[Rendered page images]
·····
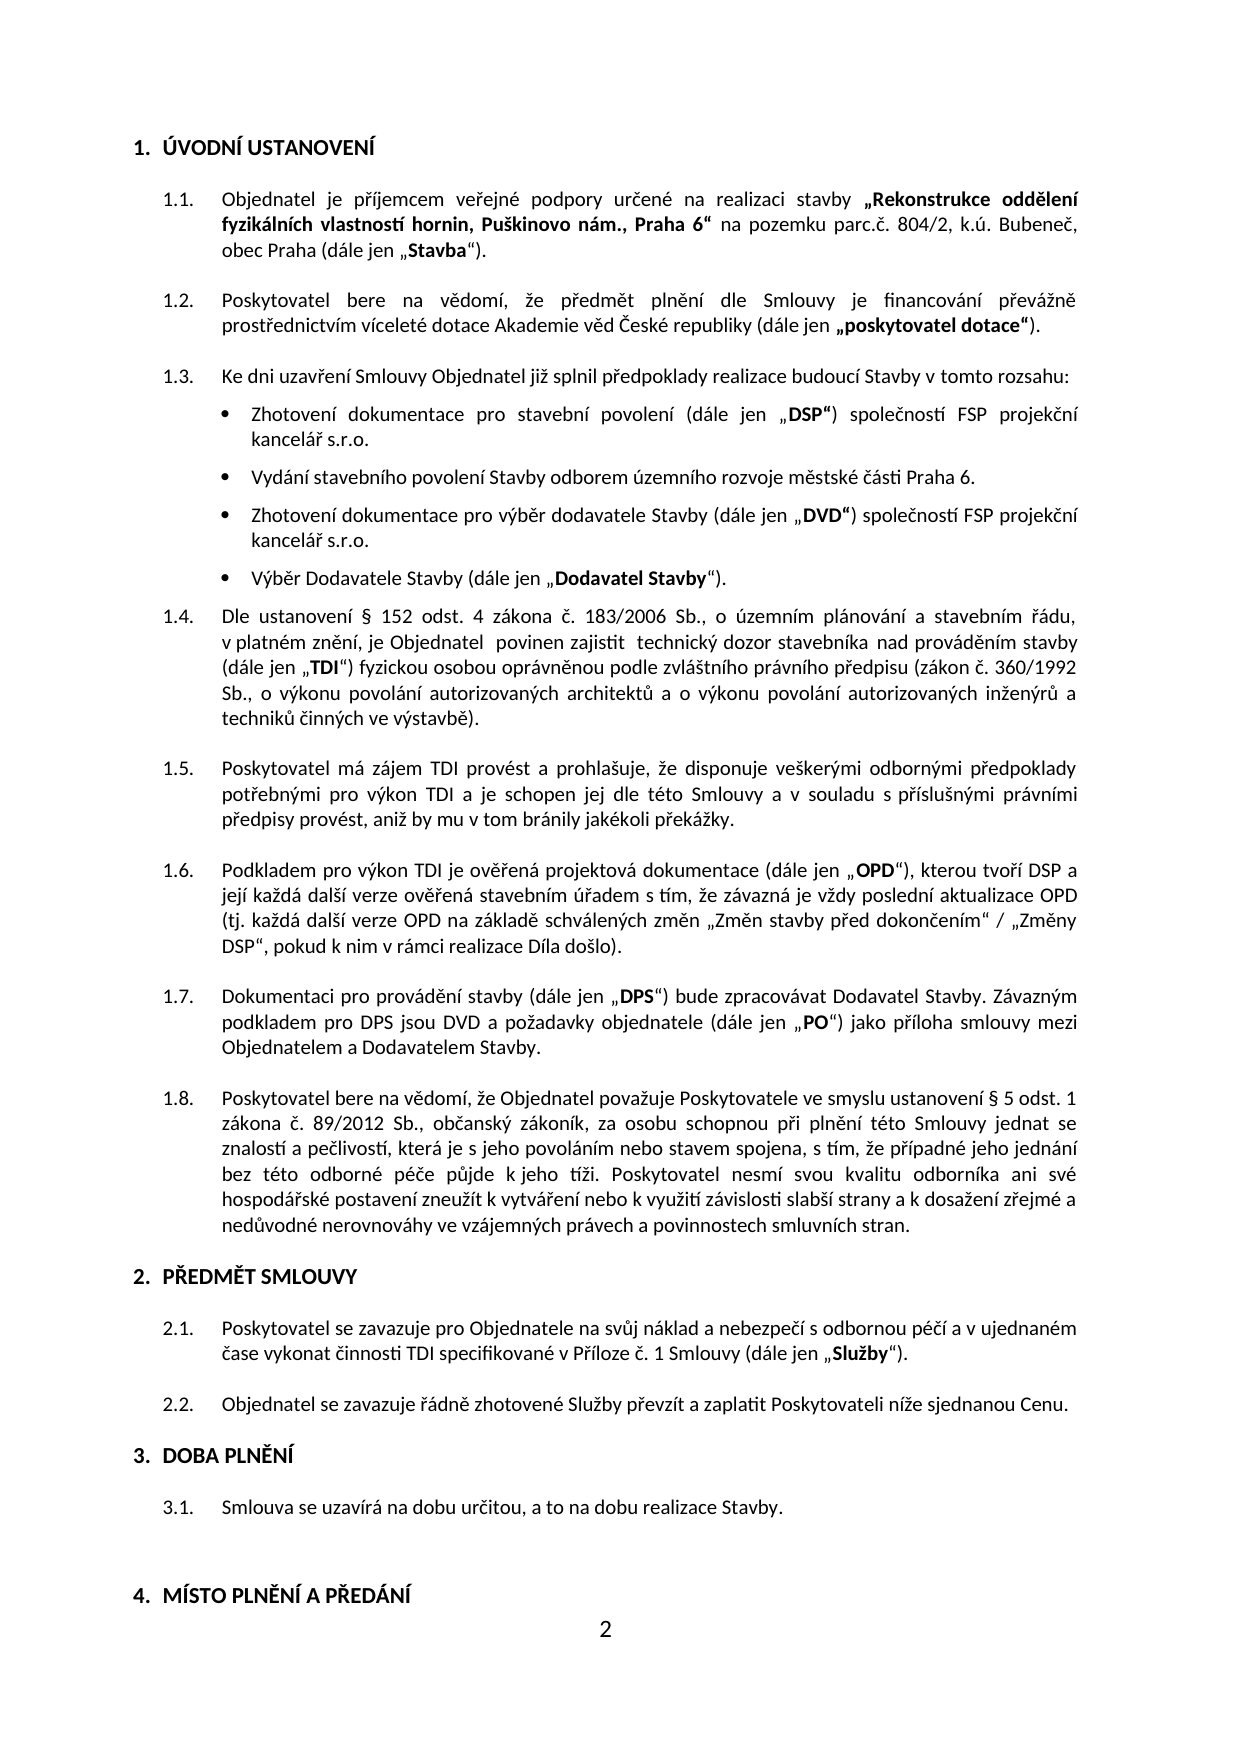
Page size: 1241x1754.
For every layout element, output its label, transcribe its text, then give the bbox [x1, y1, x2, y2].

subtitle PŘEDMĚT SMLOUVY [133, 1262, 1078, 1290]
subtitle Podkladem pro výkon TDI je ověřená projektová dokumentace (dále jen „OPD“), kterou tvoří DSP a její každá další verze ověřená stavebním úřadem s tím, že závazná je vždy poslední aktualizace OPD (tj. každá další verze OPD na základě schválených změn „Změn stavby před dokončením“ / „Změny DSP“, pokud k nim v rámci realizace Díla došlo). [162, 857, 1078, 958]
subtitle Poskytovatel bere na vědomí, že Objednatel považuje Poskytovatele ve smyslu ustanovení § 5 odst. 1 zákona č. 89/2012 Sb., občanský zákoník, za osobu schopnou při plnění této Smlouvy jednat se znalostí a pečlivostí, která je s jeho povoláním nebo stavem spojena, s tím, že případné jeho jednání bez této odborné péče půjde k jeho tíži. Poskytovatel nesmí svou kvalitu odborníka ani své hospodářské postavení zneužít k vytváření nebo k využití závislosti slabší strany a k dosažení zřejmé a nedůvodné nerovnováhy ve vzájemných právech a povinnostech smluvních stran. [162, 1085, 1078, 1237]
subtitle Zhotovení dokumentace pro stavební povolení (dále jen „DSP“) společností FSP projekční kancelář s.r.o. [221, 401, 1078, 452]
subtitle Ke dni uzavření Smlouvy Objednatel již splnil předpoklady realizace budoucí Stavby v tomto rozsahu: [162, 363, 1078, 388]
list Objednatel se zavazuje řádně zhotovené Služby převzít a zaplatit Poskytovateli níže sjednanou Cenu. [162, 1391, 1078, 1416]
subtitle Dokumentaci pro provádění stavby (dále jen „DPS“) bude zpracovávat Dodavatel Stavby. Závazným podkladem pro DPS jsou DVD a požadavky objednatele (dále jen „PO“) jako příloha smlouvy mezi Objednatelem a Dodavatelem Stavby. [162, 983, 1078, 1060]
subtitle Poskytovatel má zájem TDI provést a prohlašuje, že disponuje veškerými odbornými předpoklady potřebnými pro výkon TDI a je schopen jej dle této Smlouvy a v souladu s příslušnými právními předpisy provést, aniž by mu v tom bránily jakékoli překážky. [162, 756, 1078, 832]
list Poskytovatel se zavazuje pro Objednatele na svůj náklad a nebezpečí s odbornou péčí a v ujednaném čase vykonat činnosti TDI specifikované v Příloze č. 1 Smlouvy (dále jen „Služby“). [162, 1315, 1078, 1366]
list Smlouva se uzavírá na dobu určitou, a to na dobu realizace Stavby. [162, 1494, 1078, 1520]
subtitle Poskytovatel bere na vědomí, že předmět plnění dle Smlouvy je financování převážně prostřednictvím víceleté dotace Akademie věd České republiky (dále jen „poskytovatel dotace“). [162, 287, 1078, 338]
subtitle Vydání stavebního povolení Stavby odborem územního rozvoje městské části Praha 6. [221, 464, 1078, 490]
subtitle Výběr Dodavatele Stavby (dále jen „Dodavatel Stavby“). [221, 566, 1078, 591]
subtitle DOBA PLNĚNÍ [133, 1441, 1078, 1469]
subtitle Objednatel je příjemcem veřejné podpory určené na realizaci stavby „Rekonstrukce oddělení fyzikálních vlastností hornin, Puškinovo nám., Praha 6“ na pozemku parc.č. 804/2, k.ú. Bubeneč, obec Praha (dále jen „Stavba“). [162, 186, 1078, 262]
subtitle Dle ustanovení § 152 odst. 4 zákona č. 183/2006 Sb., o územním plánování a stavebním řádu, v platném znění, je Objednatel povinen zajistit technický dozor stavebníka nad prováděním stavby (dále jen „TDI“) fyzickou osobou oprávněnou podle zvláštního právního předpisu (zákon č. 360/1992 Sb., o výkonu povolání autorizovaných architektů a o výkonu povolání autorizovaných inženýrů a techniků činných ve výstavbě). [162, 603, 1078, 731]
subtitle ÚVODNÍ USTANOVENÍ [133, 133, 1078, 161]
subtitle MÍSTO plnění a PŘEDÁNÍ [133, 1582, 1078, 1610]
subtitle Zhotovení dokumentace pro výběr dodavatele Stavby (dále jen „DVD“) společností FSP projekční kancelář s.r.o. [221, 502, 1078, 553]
·····
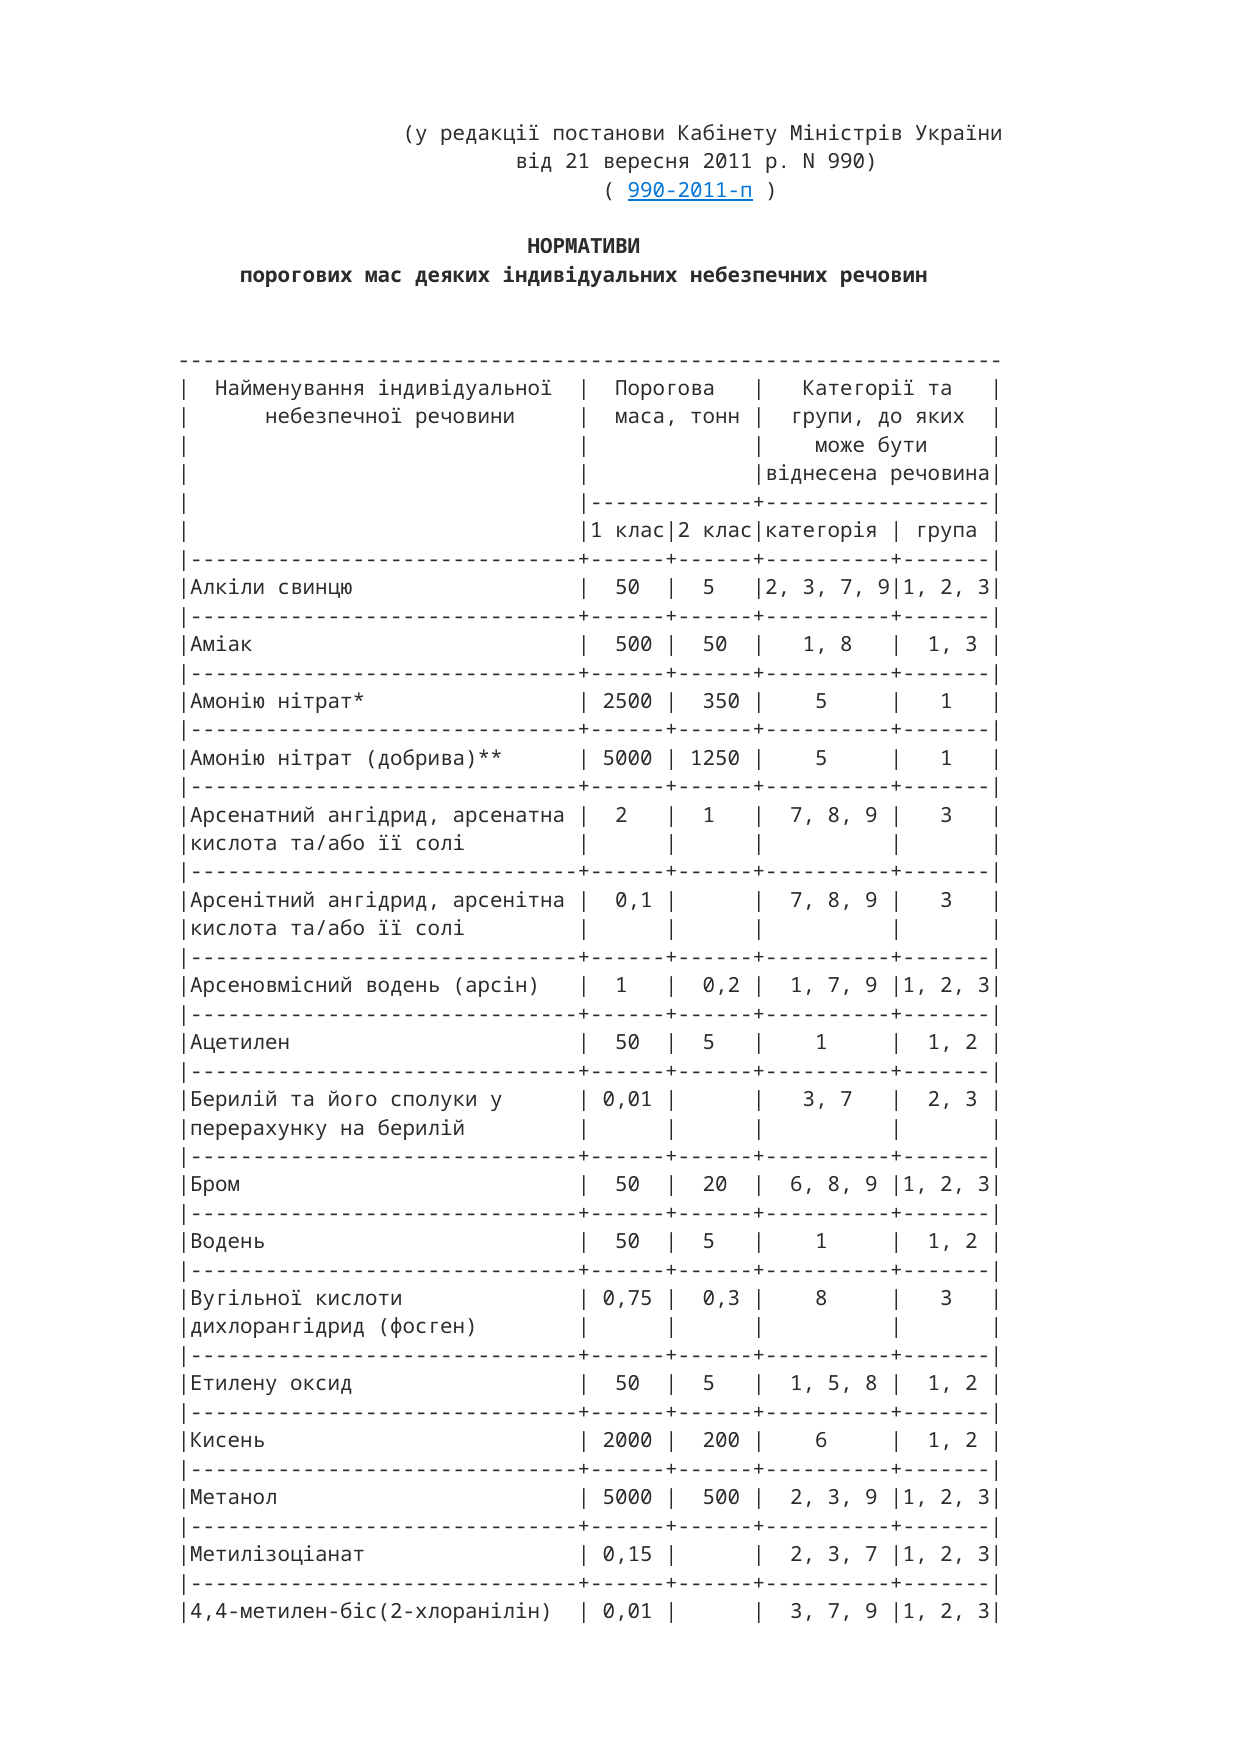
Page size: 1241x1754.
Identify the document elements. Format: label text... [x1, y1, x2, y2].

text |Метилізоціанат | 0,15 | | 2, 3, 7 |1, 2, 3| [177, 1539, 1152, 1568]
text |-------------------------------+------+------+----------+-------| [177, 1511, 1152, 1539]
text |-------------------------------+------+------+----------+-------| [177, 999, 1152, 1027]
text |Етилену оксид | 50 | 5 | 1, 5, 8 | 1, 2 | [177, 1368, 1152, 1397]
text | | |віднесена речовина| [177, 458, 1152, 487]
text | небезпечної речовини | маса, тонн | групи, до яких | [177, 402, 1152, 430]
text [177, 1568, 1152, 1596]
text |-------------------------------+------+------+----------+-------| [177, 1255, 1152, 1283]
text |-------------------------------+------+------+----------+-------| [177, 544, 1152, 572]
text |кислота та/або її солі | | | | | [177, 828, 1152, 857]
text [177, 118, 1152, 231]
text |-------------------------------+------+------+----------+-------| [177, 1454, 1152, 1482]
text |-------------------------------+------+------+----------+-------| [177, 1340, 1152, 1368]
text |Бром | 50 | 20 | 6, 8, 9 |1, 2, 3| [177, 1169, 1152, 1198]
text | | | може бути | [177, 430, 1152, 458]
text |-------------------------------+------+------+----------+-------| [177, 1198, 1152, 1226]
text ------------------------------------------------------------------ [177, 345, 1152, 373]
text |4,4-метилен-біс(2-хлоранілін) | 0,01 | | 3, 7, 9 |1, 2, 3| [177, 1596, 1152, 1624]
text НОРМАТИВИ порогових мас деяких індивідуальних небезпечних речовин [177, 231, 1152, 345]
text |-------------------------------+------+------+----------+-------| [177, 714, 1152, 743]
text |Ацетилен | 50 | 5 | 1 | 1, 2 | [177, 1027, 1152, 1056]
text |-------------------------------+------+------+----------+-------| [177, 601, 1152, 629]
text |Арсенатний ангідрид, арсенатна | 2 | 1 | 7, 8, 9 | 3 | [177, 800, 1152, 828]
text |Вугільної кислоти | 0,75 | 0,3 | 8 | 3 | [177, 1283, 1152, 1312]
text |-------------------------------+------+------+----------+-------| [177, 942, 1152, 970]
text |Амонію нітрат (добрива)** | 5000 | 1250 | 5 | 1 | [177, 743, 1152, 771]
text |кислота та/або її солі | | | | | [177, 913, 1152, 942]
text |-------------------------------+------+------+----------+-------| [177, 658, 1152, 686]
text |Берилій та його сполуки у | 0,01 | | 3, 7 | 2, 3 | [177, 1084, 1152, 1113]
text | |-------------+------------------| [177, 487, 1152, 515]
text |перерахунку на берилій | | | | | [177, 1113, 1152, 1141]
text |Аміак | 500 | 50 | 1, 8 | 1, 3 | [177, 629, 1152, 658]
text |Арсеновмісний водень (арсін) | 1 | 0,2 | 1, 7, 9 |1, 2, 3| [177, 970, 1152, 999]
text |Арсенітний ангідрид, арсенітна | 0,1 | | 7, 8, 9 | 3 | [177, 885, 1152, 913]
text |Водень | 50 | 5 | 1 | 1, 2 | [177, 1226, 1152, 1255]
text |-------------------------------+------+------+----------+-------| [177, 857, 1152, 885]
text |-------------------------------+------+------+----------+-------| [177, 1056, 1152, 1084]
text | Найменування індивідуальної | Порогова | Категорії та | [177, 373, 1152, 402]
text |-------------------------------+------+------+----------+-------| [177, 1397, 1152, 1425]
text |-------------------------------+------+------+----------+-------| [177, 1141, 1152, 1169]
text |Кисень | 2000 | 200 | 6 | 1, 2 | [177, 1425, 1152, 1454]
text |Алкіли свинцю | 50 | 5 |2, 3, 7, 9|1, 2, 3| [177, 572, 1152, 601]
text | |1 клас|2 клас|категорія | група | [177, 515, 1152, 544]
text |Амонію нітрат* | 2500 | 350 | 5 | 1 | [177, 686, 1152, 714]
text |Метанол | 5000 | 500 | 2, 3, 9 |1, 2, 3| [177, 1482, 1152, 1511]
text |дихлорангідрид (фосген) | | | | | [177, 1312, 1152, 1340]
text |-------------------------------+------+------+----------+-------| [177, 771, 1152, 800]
·····
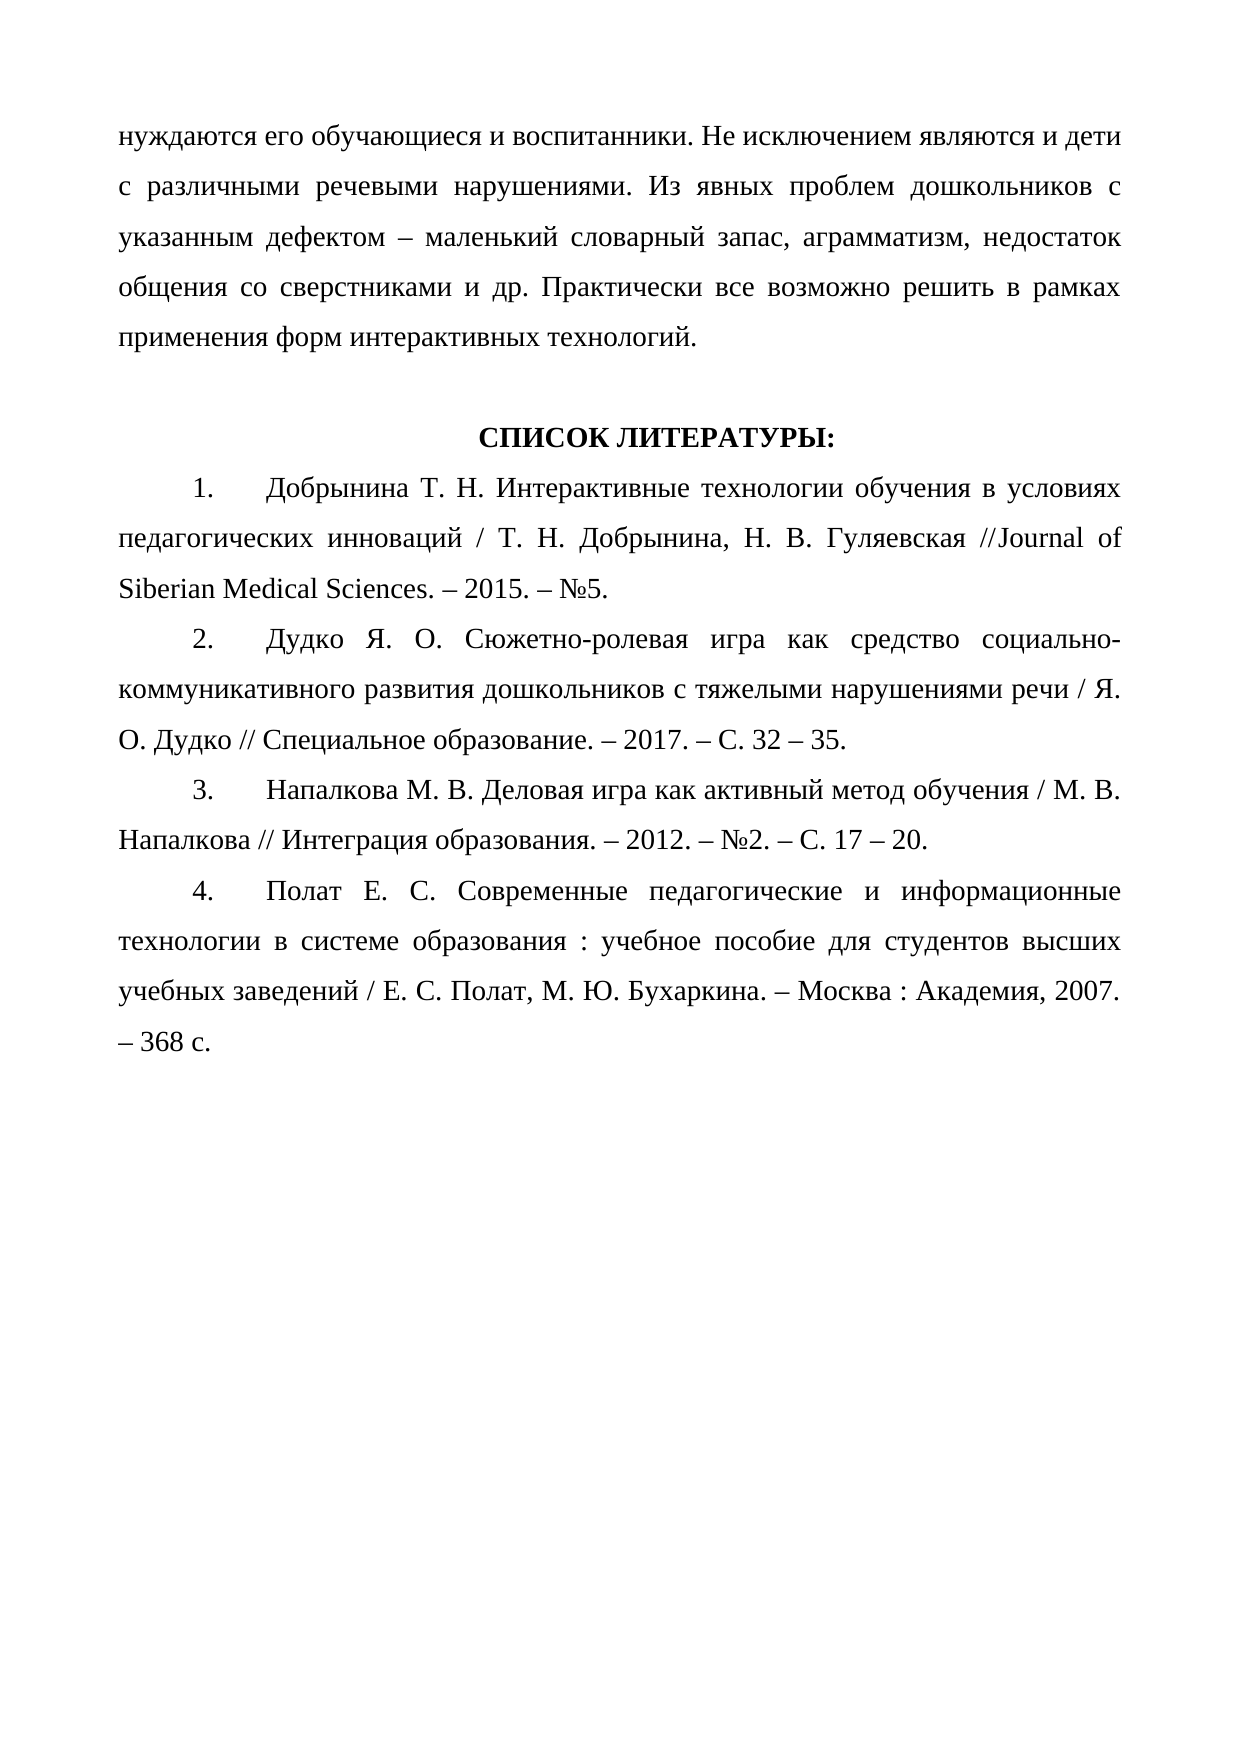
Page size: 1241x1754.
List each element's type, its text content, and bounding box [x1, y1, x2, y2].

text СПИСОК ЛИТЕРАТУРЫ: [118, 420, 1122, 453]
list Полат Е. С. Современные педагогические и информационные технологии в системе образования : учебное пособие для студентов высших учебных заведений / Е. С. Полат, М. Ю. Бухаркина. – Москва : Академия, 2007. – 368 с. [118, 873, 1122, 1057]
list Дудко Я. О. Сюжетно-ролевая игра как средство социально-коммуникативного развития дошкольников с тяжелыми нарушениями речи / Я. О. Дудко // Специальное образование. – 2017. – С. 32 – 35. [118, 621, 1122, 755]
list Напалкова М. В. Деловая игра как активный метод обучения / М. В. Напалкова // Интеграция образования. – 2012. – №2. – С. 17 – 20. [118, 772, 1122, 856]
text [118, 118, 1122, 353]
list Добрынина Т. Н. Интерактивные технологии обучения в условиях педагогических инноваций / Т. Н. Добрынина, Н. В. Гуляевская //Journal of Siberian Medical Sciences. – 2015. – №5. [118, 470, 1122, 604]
·····
> **Task brief**:
In how many lines of the data does the string "Амонію" appear? Only the number should be given.

> **Result of this task**:
2